En el Hemisferio Norte se destacan como productores y exportadores «secundarios» México, Cuba, Israel y Turquía. En el Hemisferio Sur se destaca como gran productor Sudáfrica,
país que es el segundo productor y exportador mundial. En Sudáfrica el negocio del pomelo tuvo un gran auge en los noventa. En esa década se incrementó fuertemente su producción y también la exportación, que es el principal destino de la producción sudafricana.

Como segundo productor austral se ubica la Argentina.
La evolución del pomelo tuvo en el caso argentino una evolución inversa a la sudafricana. En los noventa la desfavorable situación cambiaria para la exportación y los elevados costos internos determinaron que el pomelo pierda cada vez más su importancia, tanto en el mercado interno como externo. A fines de los noventa el panorama para los pomelos argentinos se mostraba bastante desfavorable: los precios internos y externos eran sumamente bajos, desalentando cualquier negocio; los problemas fitosanitarios se tornaron cada vez más importantes y los costos crecían.

Pero la situación mundial y la argentina cambiaron a partir de 2000. La principal razón de tal cambio fue la reducción de la producción de pomelo en la mayoría de los países productores. Dado que el pomelo era un negocio poco atractivo, muchos productores se volcaron a otros cultivos. A esto se sumaron los daños causados por los huracanes.

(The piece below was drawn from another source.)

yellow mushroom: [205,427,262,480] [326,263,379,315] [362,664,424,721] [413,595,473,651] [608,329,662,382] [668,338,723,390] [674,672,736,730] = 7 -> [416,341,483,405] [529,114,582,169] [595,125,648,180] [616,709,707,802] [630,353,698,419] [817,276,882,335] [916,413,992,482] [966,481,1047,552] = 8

También la sensibilidad del pomelo a una serie de enfermedades desalentó la producción de esta fruta; a esto se contrapuso una demanda que respondió mejor que lo esperado. En Europa se mantuvo el consumo constante, en contra de las predicciones de su caída.

Por otro lado, continuó la especialista, los asiáticos, en especial los japoneses, descubrieron el pomelo, importando del mismo un volumen creciente. En el caso de la Argentina la devaluación ayudó a que nuestros pomelos vuelvan a ser competitivos en el mercado mundial. Por lo tanto el pomelo volvió a ser un negocio atractivo.

Ernst
resaltó que «hay que distinguir entre el pomelo fresco y el industrializado (jugo de pomelo). Hay buenas posibilidades para la Argentina para exportar pomelo fresco, pero a Formosa le va a ser muy difícil poder participar en la exportación ante las limitaciones fitosanitarias que presenta». Más interesante se plantea para Formosa el negocio del jugo, dadas las buenas cualidades de su pomelo.

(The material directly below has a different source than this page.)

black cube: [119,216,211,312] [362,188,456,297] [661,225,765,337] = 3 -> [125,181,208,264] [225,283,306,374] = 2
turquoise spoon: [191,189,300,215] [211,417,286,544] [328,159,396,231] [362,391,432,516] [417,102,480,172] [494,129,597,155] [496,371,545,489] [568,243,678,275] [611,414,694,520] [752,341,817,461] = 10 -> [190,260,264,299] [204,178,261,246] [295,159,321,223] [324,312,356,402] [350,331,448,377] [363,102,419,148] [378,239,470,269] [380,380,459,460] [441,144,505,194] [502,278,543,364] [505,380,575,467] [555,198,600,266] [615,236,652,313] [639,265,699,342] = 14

EE.UU. es el país que maneja el negocio del jugo del pomelo, y fija el precio según el volumen procesado en su país. Como Florida, principal región productora de pomelo, sufrió grandes pérdidas, falta materia prima para elaborar jugos. Esto llevó a que los precios pagados por este producto subieran marcadamente durante el año pasado, tornándose atractivos.